Architecture & Design 2nd Place
Livestock shelters in fields are so common in the Belgian landscape that nobody pays them much attention, but the countryside offers a range of architectural gems in many shapes, materials and colours.
For five years I criss-crossed Belgium to find just the right kind of shed, carefully listing them so I was prepared to photograph them in ‘perfect’ lighting conditions, by which I mean dense fog. The fog was necessary to isolate and valorise the construction – without it, the shed is just an extra in the landscape. As fog is unpredictable, I never knew how long it would last, and the project took several years to complete.
In a way, a photograph of a weather-beaten shed is an allegory for our lives: we all muddle on, we try our best, we carry the scars and we all die horizontally in the end. Humans harbour a deep longing for shelter, warmth and security and that is perhaps what makes these wondrous little structures so human.

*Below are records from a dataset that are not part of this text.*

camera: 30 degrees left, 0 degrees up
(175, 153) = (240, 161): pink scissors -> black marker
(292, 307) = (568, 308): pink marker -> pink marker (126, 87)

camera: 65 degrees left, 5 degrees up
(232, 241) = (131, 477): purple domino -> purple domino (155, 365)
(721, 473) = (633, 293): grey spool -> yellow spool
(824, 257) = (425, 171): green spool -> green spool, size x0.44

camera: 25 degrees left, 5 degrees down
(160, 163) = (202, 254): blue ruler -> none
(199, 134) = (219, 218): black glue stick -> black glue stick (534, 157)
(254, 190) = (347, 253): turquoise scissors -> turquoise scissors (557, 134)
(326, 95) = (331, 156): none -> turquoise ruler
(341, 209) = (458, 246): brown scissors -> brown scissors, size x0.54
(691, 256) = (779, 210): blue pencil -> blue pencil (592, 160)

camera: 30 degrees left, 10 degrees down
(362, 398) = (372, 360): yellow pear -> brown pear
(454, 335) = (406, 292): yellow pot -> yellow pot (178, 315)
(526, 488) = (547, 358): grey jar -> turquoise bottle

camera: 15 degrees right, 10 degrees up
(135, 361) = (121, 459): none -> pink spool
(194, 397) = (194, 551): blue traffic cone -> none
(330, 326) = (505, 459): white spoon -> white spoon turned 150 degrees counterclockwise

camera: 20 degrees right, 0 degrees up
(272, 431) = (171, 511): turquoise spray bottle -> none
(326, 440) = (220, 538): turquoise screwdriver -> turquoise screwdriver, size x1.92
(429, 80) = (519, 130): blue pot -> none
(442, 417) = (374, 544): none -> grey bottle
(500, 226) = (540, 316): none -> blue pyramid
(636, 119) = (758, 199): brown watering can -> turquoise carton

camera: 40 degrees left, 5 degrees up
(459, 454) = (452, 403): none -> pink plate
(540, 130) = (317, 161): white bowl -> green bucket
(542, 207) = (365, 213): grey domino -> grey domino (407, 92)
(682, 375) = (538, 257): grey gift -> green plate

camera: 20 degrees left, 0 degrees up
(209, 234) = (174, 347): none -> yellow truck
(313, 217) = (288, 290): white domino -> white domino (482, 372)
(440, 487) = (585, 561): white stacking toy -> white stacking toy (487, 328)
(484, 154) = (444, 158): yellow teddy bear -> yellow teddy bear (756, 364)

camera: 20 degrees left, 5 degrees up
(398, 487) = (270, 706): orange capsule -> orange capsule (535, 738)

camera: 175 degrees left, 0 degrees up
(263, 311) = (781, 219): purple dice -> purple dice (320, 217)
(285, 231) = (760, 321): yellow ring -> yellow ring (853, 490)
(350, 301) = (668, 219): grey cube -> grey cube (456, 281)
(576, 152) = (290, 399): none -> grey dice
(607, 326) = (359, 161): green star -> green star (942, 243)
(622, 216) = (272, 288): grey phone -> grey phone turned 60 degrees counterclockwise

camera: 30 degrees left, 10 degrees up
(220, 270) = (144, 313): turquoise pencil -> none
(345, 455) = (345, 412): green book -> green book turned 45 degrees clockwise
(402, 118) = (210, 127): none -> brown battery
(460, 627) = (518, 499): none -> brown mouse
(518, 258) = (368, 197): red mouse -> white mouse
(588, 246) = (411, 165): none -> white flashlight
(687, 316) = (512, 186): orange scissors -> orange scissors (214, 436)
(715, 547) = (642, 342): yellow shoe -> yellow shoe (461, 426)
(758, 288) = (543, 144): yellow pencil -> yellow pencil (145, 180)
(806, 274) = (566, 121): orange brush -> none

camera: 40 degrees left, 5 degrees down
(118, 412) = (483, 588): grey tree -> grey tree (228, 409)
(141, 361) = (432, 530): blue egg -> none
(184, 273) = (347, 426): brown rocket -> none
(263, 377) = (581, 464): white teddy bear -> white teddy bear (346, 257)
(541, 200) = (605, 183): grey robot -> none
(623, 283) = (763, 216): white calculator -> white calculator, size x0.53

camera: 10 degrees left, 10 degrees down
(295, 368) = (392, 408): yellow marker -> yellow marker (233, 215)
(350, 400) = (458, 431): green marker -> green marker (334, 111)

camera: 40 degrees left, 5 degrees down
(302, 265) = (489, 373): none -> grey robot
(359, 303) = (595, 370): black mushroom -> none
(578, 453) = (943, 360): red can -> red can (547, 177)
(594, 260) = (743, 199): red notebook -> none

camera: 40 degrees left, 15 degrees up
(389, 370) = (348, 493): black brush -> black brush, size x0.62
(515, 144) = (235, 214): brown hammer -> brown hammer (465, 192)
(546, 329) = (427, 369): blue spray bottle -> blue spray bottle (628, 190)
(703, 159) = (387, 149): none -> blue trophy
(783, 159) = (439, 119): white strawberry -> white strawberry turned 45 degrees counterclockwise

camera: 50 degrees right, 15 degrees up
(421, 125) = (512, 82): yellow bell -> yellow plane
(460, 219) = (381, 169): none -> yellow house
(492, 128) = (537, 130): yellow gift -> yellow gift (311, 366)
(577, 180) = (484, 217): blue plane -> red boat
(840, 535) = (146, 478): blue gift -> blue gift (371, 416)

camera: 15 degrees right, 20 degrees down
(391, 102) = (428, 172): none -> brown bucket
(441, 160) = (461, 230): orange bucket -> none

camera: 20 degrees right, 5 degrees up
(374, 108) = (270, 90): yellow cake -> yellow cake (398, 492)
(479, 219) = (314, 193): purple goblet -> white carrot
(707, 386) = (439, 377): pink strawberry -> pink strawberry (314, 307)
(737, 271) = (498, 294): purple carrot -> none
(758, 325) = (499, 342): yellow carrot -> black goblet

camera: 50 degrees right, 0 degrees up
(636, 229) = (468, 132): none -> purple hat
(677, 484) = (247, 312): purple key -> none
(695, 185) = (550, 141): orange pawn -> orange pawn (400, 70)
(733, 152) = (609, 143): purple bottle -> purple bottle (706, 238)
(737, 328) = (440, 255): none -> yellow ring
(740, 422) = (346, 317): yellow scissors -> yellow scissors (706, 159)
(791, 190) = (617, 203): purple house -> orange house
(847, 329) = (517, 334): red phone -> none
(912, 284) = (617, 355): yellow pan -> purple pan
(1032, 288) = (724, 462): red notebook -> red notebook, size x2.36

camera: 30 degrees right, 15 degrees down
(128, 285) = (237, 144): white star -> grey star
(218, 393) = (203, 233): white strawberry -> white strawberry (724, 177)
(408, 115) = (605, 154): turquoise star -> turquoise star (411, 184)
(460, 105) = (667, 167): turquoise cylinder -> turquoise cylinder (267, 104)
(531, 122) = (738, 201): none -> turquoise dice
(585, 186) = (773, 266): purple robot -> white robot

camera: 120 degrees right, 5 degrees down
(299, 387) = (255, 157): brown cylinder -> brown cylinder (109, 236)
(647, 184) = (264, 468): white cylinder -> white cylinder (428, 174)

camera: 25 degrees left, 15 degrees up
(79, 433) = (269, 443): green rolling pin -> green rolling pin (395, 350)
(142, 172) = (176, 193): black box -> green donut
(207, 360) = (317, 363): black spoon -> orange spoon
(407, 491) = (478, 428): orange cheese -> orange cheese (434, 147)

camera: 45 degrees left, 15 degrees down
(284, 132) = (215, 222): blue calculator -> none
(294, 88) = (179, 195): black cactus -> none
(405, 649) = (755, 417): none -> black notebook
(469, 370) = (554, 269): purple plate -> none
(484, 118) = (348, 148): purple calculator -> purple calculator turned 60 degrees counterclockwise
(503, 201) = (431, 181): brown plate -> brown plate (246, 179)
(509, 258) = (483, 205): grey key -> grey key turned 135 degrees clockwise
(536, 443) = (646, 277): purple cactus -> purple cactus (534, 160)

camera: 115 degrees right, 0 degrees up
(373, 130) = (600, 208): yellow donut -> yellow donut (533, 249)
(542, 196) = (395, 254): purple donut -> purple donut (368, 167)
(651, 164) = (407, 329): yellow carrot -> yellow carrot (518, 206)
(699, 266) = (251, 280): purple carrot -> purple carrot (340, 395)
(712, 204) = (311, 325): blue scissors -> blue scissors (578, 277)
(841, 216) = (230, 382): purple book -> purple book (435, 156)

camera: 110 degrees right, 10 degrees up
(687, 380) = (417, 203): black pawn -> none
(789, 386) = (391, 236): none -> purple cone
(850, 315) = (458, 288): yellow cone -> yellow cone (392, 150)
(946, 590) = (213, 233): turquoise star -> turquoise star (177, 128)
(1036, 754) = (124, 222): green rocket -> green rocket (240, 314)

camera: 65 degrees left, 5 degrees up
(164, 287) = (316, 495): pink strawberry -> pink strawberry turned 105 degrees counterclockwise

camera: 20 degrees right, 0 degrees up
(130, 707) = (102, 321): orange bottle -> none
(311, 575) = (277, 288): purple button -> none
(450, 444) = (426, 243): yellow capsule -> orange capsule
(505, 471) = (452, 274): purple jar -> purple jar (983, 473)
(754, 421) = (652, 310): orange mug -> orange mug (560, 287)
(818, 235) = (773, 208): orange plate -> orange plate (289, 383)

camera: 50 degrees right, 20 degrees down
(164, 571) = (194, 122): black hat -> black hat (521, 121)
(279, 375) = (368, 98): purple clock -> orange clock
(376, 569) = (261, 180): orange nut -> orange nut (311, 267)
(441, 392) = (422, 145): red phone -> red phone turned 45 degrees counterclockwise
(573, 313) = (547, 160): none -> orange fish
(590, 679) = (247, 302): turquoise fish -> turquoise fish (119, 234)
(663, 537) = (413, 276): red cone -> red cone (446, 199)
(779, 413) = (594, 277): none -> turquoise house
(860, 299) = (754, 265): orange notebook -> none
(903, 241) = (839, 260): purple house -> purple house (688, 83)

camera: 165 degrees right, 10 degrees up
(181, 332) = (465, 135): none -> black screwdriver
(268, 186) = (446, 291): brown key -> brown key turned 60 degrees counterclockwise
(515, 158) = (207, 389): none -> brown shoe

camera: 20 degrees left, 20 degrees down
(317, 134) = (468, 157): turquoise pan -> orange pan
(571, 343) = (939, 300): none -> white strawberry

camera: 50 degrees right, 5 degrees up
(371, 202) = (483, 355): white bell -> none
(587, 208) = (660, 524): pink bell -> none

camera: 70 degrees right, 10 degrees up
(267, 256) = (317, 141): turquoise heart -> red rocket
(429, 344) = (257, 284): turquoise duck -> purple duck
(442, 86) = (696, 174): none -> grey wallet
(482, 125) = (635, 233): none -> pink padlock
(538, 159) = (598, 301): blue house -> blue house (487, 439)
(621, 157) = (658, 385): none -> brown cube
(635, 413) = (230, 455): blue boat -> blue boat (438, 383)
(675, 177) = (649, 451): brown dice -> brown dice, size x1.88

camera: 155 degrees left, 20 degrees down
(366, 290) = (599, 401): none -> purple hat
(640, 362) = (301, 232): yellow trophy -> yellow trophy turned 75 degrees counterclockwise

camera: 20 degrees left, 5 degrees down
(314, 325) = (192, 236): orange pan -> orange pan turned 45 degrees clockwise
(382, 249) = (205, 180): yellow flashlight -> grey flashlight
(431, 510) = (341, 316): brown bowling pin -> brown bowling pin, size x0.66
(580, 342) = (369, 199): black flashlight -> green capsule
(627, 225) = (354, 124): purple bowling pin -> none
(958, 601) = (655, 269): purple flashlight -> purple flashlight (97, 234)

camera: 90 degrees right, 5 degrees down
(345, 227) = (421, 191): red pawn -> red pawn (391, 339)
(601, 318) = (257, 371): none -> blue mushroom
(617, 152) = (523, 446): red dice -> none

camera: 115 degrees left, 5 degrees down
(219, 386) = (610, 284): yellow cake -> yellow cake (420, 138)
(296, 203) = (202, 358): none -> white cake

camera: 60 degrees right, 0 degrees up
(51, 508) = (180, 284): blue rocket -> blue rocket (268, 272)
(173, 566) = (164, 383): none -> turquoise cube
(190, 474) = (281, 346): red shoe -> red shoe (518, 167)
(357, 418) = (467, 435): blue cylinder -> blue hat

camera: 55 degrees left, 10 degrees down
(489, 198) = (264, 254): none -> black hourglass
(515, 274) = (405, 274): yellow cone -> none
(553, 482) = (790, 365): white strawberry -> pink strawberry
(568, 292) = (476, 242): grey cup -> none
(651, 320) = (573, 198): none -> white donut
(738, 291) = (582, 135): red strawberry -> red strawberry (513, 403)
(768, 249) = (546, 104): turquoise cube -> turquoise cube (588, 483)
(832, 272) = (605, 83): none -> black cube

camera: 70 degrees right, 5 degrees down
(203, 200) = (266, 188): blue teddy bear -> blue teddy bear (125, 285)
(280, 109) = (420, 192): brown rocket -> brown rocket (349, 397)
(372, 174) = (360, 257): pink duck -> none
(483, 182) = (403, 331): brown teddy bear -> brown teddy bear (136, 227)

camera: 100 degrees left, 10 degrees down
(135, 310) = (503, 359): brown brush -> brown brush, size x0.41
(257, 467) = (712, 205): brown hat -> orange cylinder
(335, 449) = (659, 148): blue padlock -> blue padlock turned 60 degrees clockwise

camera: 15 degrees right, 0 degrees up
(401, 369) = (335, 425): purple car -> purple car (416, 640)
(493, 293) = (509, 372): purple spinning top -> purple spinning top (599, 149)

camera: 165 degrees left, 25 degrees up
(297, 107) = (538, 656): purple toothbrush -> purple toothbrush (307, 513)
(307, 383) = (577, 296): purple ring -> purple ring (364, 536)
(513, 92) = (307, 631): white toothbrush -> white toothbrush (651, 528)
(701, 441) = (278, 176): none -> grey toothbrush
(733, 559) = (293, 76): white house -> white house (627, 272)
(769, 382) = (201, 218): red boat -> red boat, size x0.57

Servaas graduated at KASK in Ghent but it took a few years after he graduated before he began to photograph more intensively.
Gradually his work took on a recognizable character. Van Belle has a great interest in architecture and constructions that at first sight seem banal such as utility buildings, billboards, hunting towers.
Transience and the influence of time are key concepts here.
His work has been published in Belgium and The Netherlands. De Standaard, De Tijd, de Volkskrant, NRC.